Write only the number of lines in the entries below that contain the string "import".

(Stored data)
=== Section Start ===

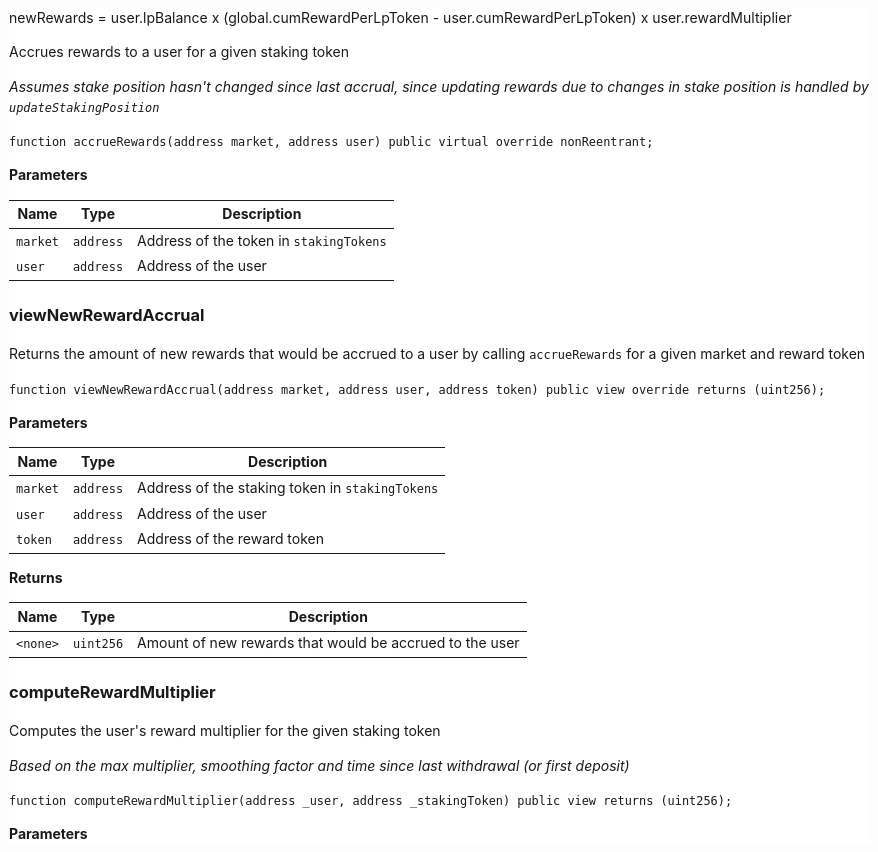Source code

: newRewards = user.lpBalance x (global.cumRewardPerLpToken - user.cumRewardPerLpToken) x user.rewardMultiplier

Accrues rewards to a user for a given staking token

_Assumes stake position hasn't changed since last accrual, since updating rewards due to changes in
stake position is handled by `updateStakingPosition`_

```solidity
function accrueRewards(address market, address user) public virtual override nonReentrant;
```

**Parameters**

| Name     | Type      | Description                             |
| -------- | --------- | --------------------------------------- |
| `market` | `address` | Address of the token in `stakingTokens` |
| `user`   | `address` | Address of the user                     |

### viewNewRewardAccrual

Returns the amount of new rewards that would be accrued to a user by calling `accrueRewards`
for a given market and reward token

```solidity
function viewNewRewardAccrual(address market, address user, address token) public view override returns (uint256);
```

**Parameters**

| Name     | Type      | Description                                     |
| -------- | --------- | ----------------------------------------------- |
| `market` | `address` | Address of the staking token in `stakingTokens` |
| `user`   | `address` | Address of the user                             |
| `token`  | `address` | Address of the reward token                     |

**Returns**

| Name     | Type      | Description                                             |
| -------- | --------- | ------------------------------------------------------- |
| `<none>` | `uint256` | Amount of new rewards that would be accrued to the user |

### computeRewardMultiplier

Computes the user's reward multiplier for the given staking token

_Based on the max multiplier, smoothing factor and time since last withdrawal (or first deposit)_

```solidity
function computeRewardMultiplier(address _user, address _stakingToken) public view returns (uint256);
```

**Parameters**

=== Section End ===
=== Section Start ===

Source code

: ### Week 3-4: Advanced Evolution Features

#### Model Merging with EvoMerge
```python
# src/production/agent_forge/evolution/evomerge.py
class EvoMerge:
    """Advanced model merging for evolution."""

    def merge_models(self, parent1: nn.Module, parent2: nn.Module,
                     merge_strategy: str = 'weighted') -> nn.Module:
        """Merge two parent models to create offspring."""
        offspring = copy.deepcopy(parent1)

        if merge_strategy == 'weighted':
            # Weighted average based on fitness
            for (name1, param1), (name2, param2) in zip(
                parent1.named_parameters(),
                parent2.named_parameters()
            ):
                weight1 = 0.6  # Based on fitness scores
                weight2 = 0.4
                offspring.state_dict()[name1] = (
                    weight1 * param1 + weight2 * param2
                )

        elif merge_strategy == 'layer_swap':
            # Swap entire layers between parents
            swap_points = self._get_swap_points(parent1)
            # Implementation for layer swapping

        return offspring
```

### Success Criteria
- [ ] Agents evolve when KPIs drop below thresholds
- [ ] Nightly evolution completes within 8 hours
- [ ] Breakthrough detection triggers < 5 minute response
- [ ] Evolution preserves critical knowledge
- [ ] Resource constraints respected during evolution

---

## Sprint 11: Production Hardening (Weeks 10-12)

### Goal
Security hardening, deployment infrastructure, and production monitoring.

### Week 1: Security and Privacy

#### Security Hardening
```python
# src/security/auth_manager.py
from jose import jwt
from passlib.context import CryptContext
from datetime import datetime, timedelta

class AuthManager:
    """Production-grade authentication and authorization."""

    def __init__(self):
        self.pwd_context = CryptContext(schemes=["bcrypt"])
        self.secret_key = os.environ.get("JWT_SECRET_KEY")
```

=== Section End ===

Problem solution:
3